Toute entreprise patrimoniale a quelque chose de dément. Quelles limites fixer au désir de figer dans le temps des biens représentatifs de modes de vie passés ? Et selon quels critères déterminer cette représentativité : cherche-t-on le typique ou l’unique ? Quel bonheur alors pour un dénicheur du commun qu’un objet éminemment caractéristique et néanmoins tout à fait singulier !

Dans les années 1960, l’agriculture poursuit sa lente modernisation, précipitant la disparition d’une paysannerie traditionnelle dont les spécialistes de la culture populaire entendent préserver les traces au Musée national des arts et traditions populaires (MNATP), disparu en 2005. C’est dans ce contexte que se déroule, entre 1964 et 1968, une fascinante campagne de préservation et de muséification, dont Bertrand Tillier, professeur à l’université Paris-1, livre l’histoire dans Le Fantasme patrimonial.

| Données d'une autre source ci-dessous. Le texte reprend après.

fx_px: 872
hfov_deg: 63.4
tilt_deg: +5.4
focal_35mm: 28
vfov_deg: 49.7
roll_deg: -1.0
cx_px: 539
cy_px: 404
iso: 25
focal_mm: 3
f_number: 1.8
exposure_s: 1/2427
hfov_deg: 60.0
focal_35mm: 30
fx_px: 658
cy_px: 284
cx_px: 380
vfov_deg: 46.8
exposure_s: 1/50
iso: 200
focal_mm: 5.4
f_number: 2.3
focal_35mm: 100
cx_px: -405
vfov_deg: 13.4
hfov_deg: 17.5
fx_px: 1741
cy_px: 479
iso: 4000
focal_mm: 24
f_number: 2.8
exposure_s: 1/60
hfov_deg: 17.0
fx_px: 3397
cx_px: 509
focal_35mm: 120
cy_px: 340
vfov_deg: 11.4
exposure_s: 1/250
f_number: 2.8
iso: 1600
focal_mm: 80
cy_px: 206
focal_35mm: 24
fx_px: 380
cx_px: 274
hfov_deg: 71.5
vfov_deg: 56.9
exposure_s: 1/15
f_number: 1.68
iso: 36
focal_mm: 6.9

Or, ici, le fantasme se loge avant tout dans le désir d’exhaustivité qu’illustre le concept d’« unité écologique » – un espace de vie traditionnel, prélevé de son contexte naturel afin d’être conservé et exposé. De quoi s’agit-il ? Du lieu-dit Les Fajoux, situé dans un minuscule hameau de l’Aubrac, département du Cantal. Y vivent Laurent Girbal et sa sœur, Joséphine Girbal, tous deux célibataires, dans une ferme dont la salle commune, parfaitement préservée, réunit tout ce dont se composait ce type de vaste pièce où les paysans vivaient, dormaient, recevaient et réalisaient une grande partie des travaux domestiques.

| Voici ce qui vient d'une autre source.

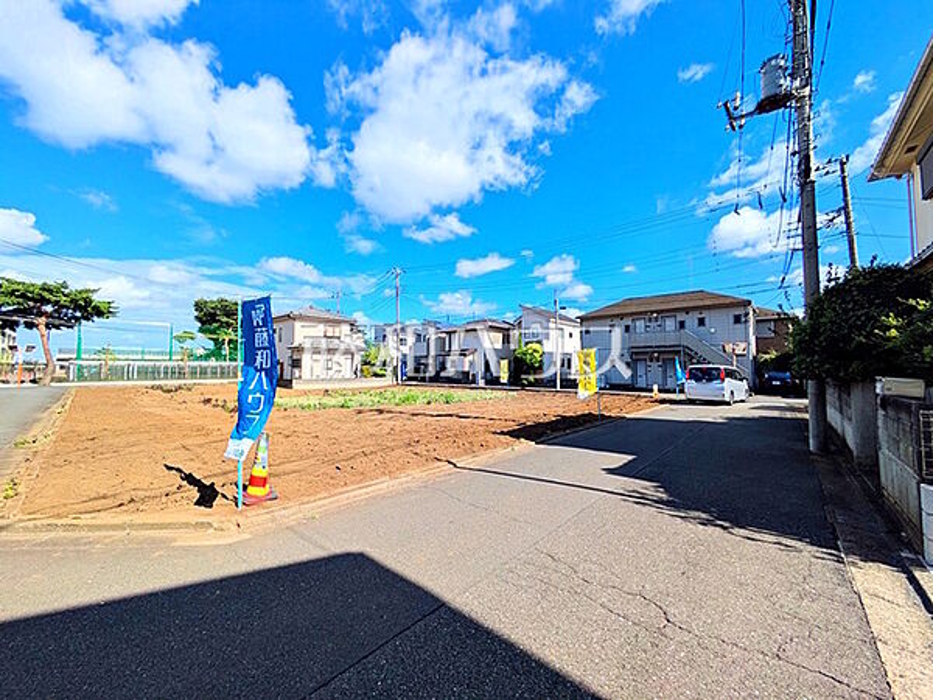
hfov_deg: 102.1
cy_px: 350
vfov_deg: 85.7
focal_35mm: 14
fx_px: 377
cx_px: 466
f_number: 2.2
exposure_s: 1/1815
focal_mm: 1.83
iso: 46
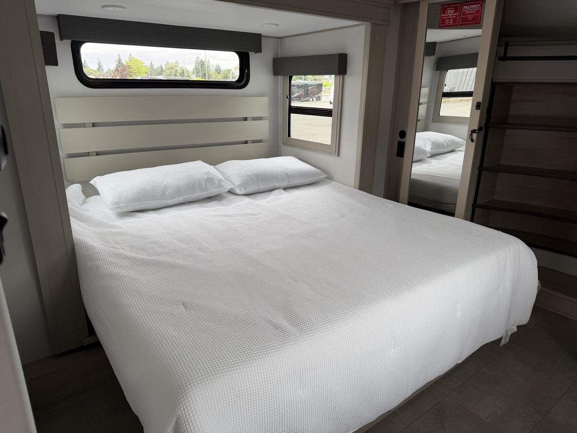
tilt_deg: -17.2
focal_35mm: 24
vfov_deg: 56.8
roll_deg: +0.2
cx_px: 288
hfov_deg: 71.6
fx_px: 400
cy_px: 216
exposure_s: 1/121
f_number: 1.78
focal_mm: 6.76
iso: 100
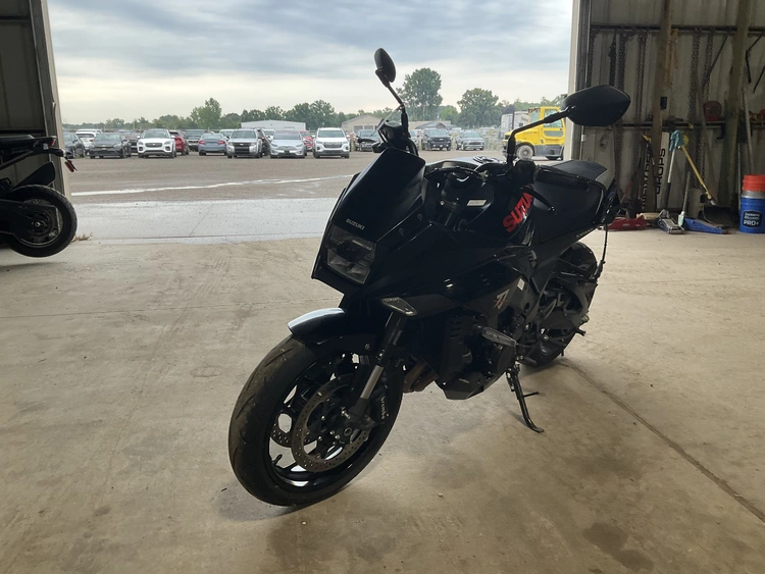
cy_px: 287
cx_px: 382
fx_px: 641
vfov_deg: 48.3
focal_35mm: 29
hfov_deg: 61.6
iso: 64
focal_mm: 3
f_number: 1.8
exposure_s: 1/122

Avec l’assentiment des Girbal, voici une équipe de 27 enquêteurs (dont 16 ethnographes) se lançant dans une opération d’inventaire systématique puis de démontage, pièce à pièce, de cette salle commune, remontée ensuite pour être conservée dans les collections de l’Etat – une grande exposition se tiendra au Grand Palais en 1980, décrétée année du patrimoine. Le tout en échange de 12 000 francs et de la réfection à neuf de la salle. Etrangement, note l’historien, aucune enquête ethnographique ne fut menée sur le travail du menuisier chargé de restaurer celle-ci à l’identique : le savoir-faire de ce Camille Bec participait pourtant de la même tradition.